Son film percute le réel : les deux acteurs principaux Zain et Rahil jouent leur rôle. Dans la vie Zain al Refeea et Yordanos Shiferaw, le bébé aussi.
On comprend que sa conclusion "que les pauvres ne fassent plus d'enfants" est une ironie absolue que certains critiques ont pris au pied de la lettre. Décrivant Labaki comme une femme, auteur à l'eau de rose prise dans le pathos et le sentimentalisme.
Qui filme de tels sujets au proche orient dans un pays confessionnel entouré de guerre et en guerre avec son voisin du sud: Nadine Labaki, courageuse.
Capharnaüm a les longueurs de nouvelle vague. Une étonnante comparaison peut être faite entre Antoine Doinel des 400 coups de Truffaut et Zain. Ici la nouvelle vague libanaise (... tout aussi ennuyeuse telles les longueurs citées au début) Mais avec chez elle un message politique en creux dans un film coup de poing.

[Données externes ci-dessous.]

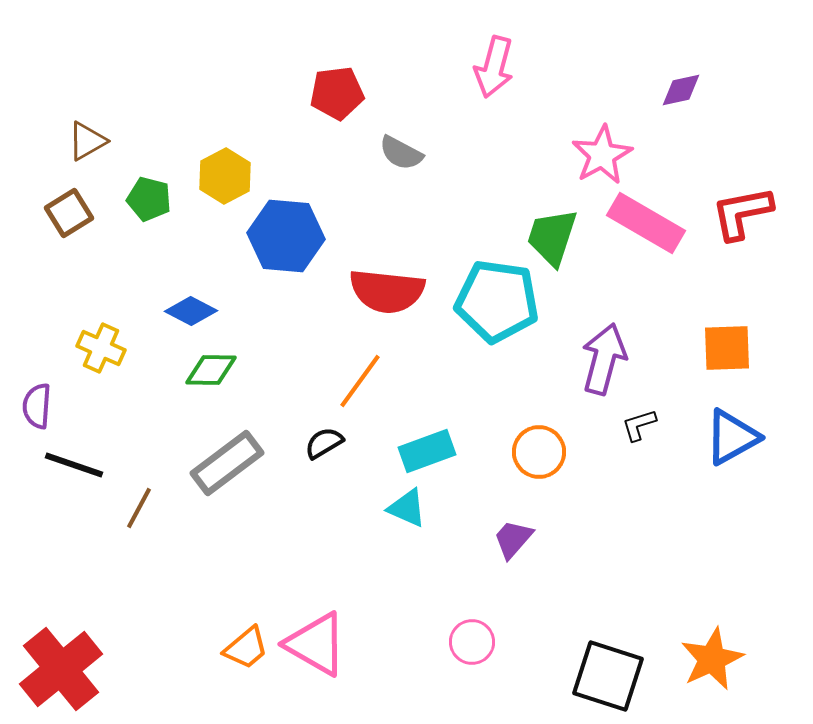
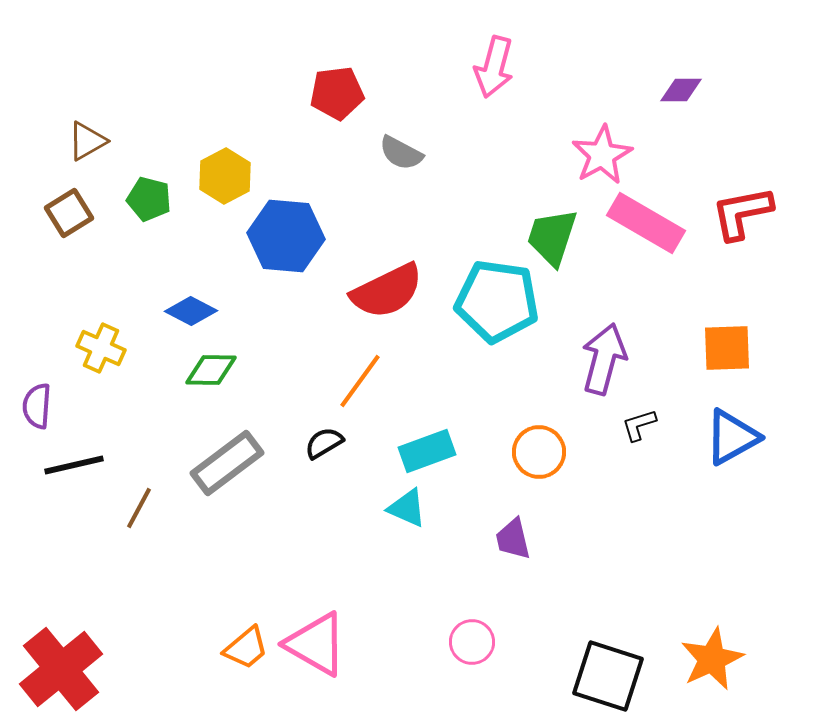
purple diamond: rotated 12 degrees clockwise
red semicircle: rotated 32 degrees counterclockwise
black line: rotated 32 degrees counterclockwise
purple trapezoid: rotated 54 degrees counterclockwise
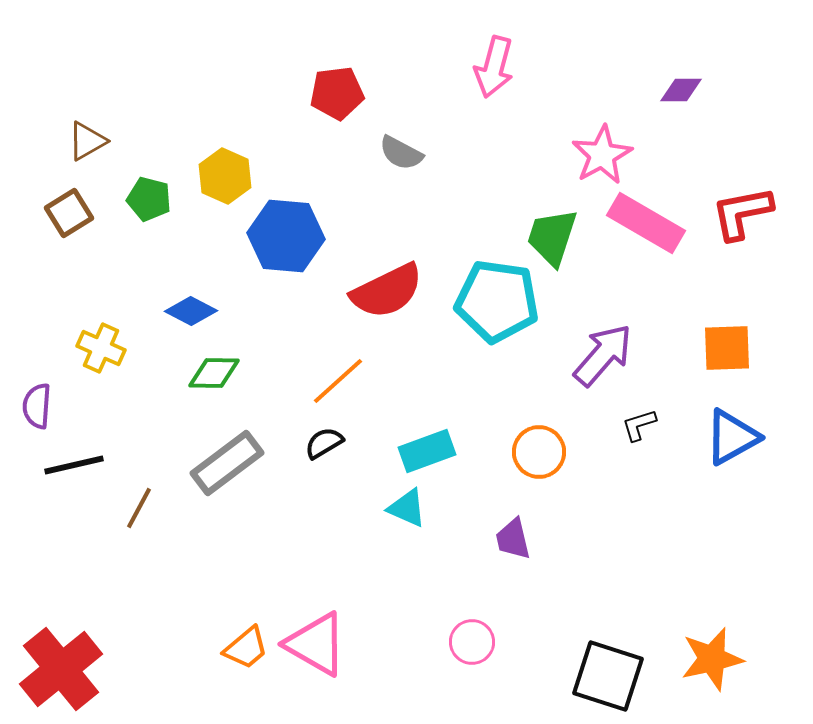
yellow hexagon: rotated 8 degrees counterclockwise
purple arrow: moved 1 px left, 4 px up; rotated 26 degrees clockwise
green diamond: moved 3 px right, 3 px down
orange line: moved 22 px left; rotated 12 degrees clockwise
orange star: rotated 12 degrees clockwise
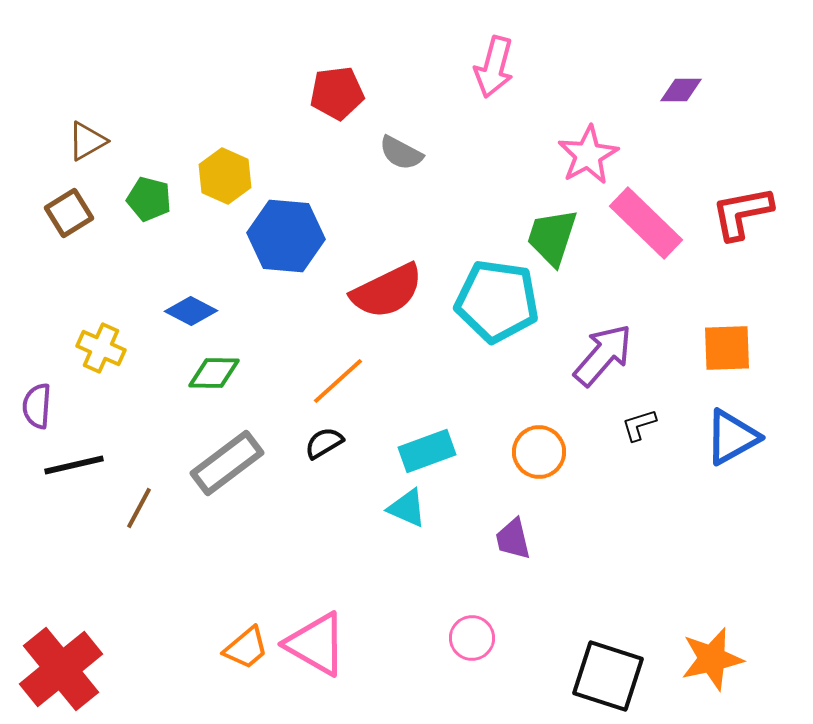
pink star: moved 14 px left
pink rectangle: rotated 14 degrees clockwise
pink circle: moved 4 px up
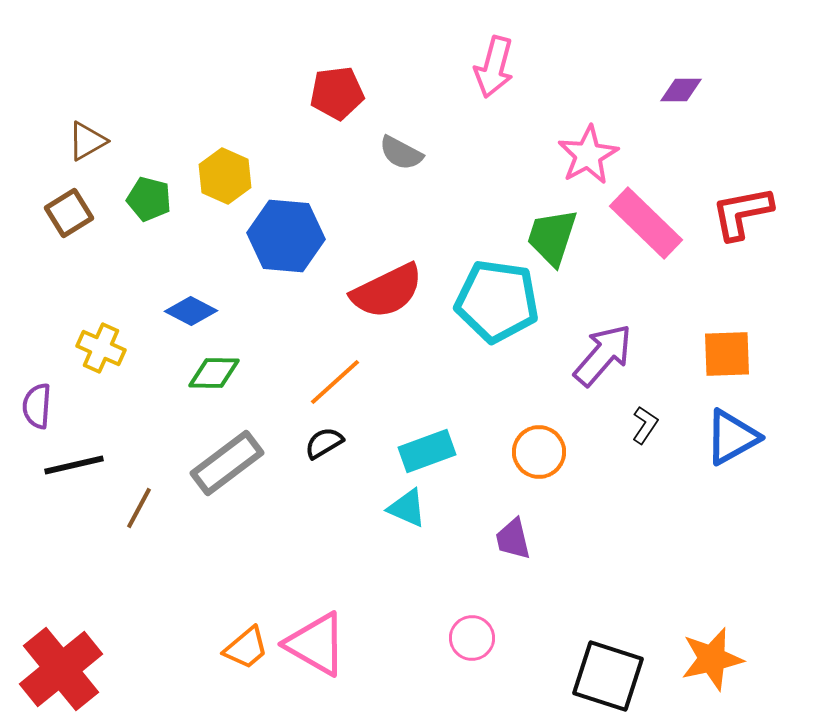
orange square: moved 6 px down
orange line: moved 3 px left, 1 px down
black L-shape: moved 6 px right; rotated 141 degrees clockwise
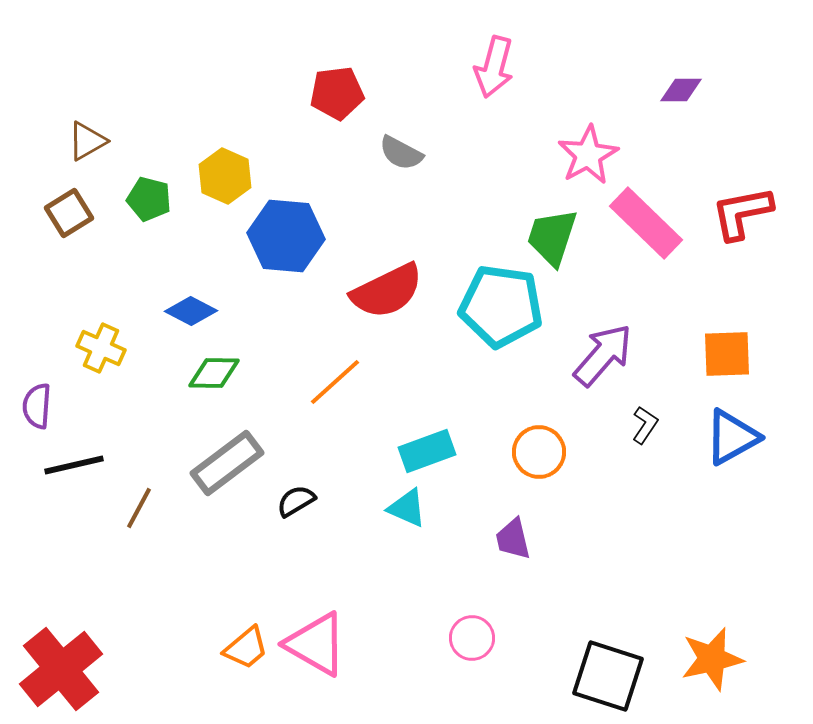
cyan pentagon: moved 4 px right, 5 px down
black semicircle: moved 28 px left, 58 px down
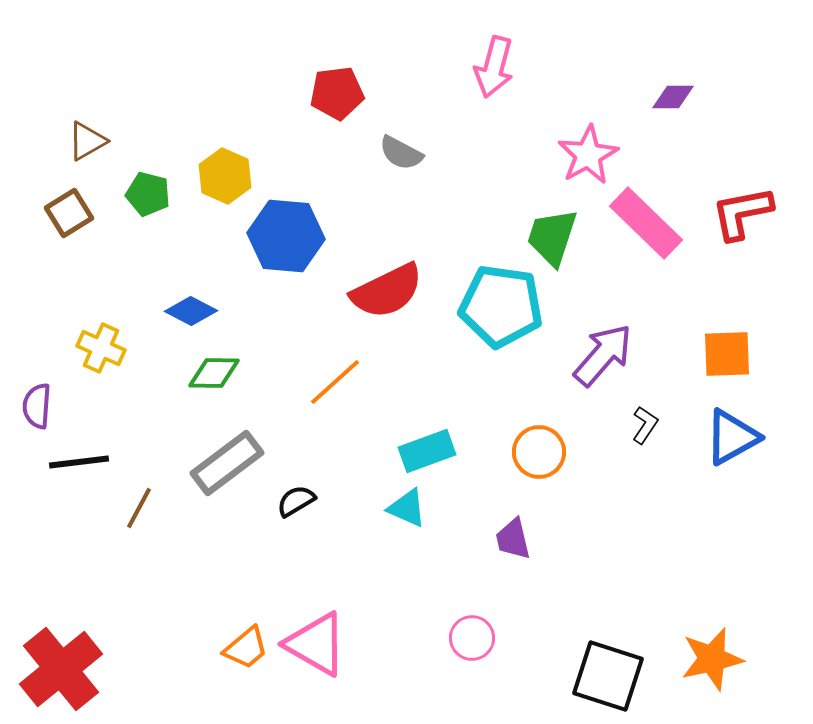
purple diamond: moved 8 px left, 7 px down
green pentagon: moved 1 px left, 5 px up
black line: moved 5 px right, 3 px up; rotated 6 degrees clockwise
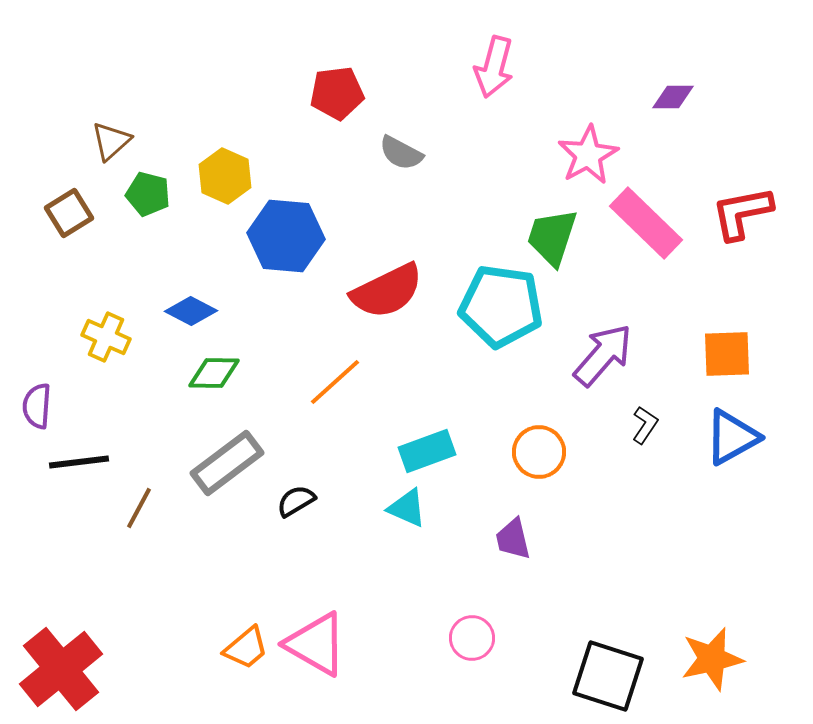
brown triangle: moved 24 px right; rotated 12 degrees counterclockwise
yellow cross: moved 5 px right, 11 px up
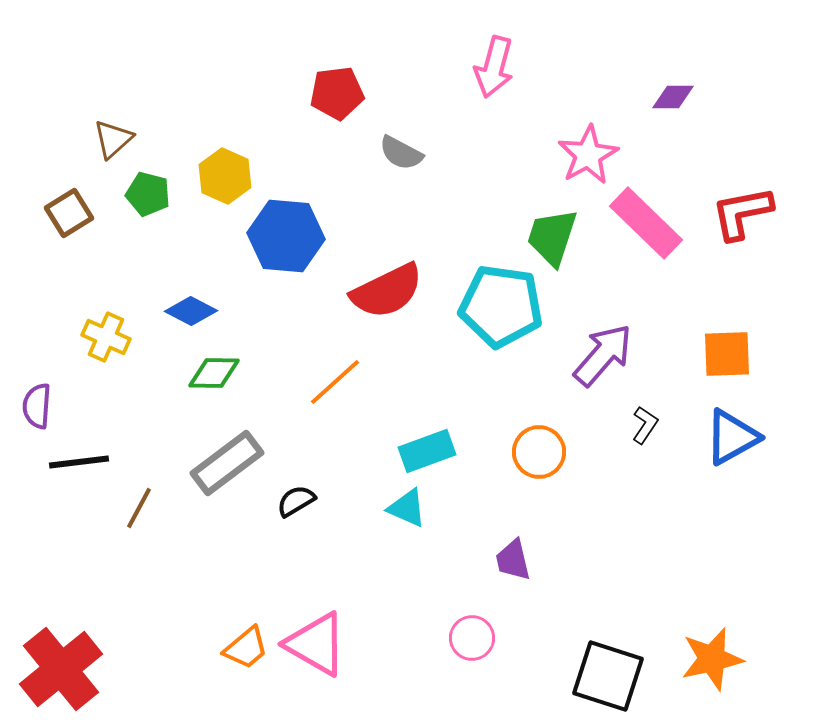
brown triangle: moved 2 px right, 2 px up
purple trapezoid: moved 21 px down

Une allégorie de la violence sous toutes ses formes, familiales, sociales, internationales, exploitation économique, exploitation des enfants, exploitation sexuelle, faim, drogue (le trafic de Tramadol) Violences qui se rencontrent au proche -orient pas souvent traitée par l'Etat mais gérées par les communautés. Ou par personne.
Le journal beyrouthin L'Orient le jour -qui a aimé- a titré "Capharnaüm de Nadine Labaki ou juste le droit d'exister".
Tout est dit. Film 100% libanais côté financement. Une réussite. 1/4 d'heure de standing ovation à Cannes 2018 : mérité.